* **Exercise requirements**: From the entries below, retype only the lines from the one with "473 298 3781" through the one with "102 421 1670", exactly as written.

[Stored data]
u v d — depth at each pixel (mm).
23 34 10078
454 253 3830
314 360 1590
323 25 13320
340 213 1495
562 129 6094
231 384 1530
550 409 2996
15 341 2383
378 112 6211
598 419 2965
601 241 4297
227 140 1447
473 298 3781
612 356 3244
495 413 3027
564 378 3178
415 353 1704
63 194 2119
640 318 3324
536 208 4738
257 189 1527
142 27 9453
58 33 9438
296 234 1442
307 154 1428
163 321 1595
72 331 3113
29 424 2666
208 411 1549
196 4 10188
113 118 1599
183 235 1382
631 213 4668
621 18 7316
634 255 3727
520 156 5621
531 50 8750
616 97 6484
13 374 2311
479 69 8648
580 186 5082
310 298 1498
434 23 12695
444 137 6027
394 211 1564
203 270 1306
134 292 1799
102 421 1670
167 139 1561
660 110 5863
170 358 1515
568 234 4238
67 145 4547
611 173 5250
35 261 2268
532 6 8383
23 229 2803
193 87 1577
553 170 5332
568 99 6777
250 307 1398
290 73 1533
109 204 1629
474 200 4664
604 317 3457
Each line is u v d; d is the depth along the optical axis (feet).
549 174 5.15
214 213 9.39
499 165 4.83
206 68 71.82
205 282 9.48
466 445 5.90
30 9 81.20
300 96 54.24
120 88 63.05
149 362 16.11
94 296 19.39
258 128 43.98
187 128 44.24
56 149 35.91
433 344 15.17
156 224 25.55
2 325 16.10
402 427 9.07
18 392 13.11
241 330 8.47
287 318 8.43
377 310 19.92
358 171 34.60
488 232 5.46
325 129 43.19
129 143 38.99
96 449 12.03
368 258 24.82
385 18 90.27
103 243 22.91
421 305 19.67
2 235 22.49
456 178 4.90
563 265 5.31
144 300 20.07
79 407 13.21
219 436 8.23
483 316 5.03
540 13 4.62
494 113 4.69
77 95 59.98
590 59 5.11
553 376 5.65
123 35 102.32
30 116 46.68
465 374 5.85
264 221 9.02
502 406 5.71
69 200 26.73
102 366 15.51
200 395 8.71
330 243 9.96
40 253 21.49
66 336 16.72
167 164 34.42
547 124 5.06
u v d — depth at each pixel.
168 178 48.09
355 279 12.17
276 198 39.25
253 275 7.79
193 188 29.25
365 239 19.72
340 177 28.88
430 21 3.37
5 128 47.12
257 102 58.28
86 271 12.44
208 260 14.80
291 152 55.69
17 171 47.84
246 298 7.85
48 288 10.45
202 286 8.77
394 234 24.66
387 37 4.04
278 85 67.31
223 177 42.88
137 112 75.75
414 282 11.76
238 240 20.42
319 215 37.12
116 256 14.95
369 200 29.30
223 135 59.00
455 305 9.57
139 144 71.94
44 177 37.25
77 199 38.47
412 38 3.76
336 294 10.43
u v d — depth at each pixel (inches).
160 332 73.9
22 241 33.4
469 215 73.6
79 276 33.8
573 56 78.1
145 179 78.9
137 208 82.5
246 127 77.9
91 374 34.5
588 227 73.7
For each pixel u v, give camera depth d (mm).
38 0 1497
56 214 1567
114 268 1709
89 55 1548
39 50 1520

* **Answer for this exercise**:
473 298 3781
612 356 3244
495 413 3027
564 378 3178
415 353 1704
63 194 2119
640 318 3324
536 208 4738
257 189 1527
142 27 9453
58 33 9438
296 234 1442
307 154 1428
163 321 1595
72 331 3113
29 424 2666
208 411 1549
196 4 10188
113 118 1599
183 235 1382
631 213 4668
621 18 7316
634 255 3727
520 156 5621
531 50 8750
616 97 6484
13 374 2311
479 69 8648
580 186 5082
310 298 1498
434 23 12695
444 137 6027
394 211 1564
203 270 1306
134 292 1799
102 421 1670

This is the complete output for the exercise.